To begin analyzing your blocking key configuration, click the Analyze button. This process can take several minutes for large datasets.
Once the analysis is complete, you will see a table containing a summary of the performance of each of your blocking keys.
To determine which blocking keys are the best candidates for optimization, we suggest looking at the cost to matches not found by other keys ratio and starting with the largest values. If your blocking key is generating a large number of score pairs but few score pairs not found by other blocking keys, it may be worth making that blocking key more specific. Note that there isn't a linear relationship between the number of score pairs and overall processing time so reducing the number of score pairs by 50% is unlikely to result in a 50% drop in processing time.
The possible improvement section lists changes to your existing blocking keys to make them more efficient. Each blocking key suggestion has a Description column, which describes the change made to the original blocking key, a Definition column, which contains the modified version of the blocking key, and a further four columns, which show the effectiveness and efficiency of the suggested blocking key.

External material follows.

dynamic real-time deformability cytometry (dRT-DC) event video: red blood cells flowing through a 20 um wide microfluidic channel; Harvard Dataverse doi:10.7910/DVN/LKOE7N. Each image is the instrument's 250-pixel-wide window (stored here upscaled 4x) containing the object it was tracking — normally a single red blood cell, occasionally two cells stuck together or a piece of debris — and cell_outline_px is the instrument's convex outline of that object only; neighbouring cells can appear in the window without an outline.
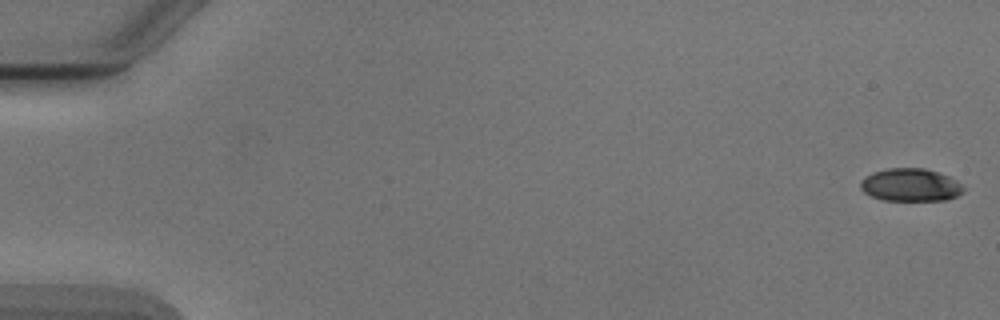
{"species": "Egyptian fruit bat (a non-hibernating species)", "species_latin": "Rousettus aegyptiacus", "temperature_condition": "cold", "stored_images_in_passage": 6, "camera_frame_rate_fps": 3000, "um_per_image_px": 0.085, "animal": {"sex": "male"}, "frame": {"image": 1, "passage_image": 1, "time_ms": 0.0, "image_size_px": [1000, 320], "cell_outline_px": [[964, 192], [948, 200], [880, 200], [864, 192], [860, 188], [860, 180], [864, 176], [872, 172], [888, 168], [924, 168], [948, 176], [956, 180], [964, 188]], "centroid_in_image_um": [77.36, 15.72], "position_along_channel_um": 7.6, "area_um2": 19.77}}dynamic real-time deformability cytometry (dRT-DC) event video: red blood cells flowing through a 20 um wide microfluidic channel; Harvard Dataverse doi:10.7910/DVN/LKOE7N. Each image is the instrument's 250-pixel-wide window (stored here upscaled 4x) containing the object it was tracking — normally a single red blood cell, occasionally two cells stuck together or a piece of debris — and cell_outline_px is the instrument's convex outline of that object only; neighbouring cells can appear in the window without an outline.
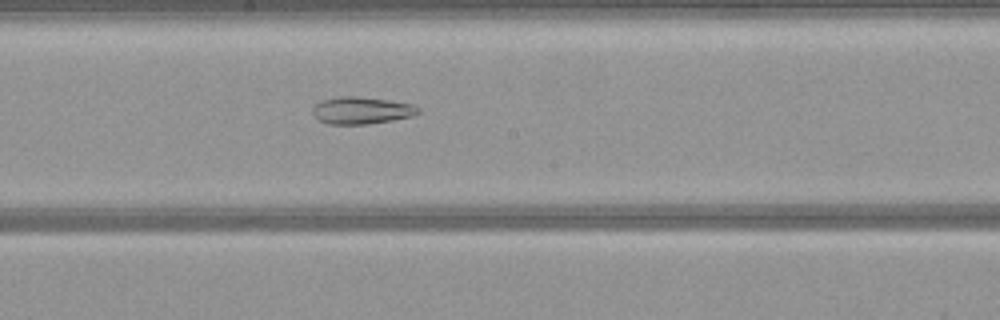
{"species": "common noctule bat (a hibernating species)", "species_latin": "Nyctalus noctula", "temperature_condition": "warm", "stored_images_in_passage": 50, "segment_of_instrument_passage": [2, 2], "camera_frame_rate_fps": 3000, "um_per_image_px": 0.085, "animal": {"sex": "female", "body_mass_g": 21.9}, "frame": {"image": 1, "passage_image": 26, "time_ms": 8.333, "image_size_px": [1000, 320], "cell_outline_px": [[420, 112], [412, 116], [392, 120], [368, 124], [328, 124], [320, 120], [312, 112], [312, 108], [320, 100], [340, 96], [356, 96], [388, 100], [412, 104], [420, 108]], "centroid_in_image_um": [30.73, 9.38], "position_along_channel_um": 217.5, "area_um2": 16.65}}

To apply a suggested blocking key change, replace the existing elementSpecifications value for the specified blocking key with the suggestion given in the Definition column. For example, if your blocking keys contain the following:
{
"description": "FullPostcode",
"elementSpecifications": [
{
"elementType": "POSTCODE",
"elementModifiers": [
"STANDARDSPELLING"
],
"includeFromNChars": 5,
"truncateToNChars": 7
}
]
}
And you want to apply the following suggestion to add surname to your FullPostcode key:
[
{
"elementType": "POSTCODE",
"elementModifiers": [
"STANDARDSPELLING"
],
"includeFromNChars": 5,
"truncateToNChars": 7
},
{
"elementType": "SURNAME",
"algorithm": {
"name": "DOUBLE_METAPHONE"
},
"includeFromNChars": 1,
"truncateToNChars": 10
}
]
Then you would replace the value of elementSpecifications in your FullPostcode key with the Definition given and update the description to reflect the change:
{
"description": "FullPostcode+Surname",
"elementSpecifications": [
{
"elementType": "POSTCODE",
"elementModifiers": [
"STANDARDSPELLING"
],
"includeFromNChars": 5,
"truncateToNChars": 7
},
{
"elementType": "SURNAME",
"algorithm": {
"name": "DOUBLE_METAPHONE"
},
"includeFromNChars": 1,
"truncateToNChars": 10
}
]
}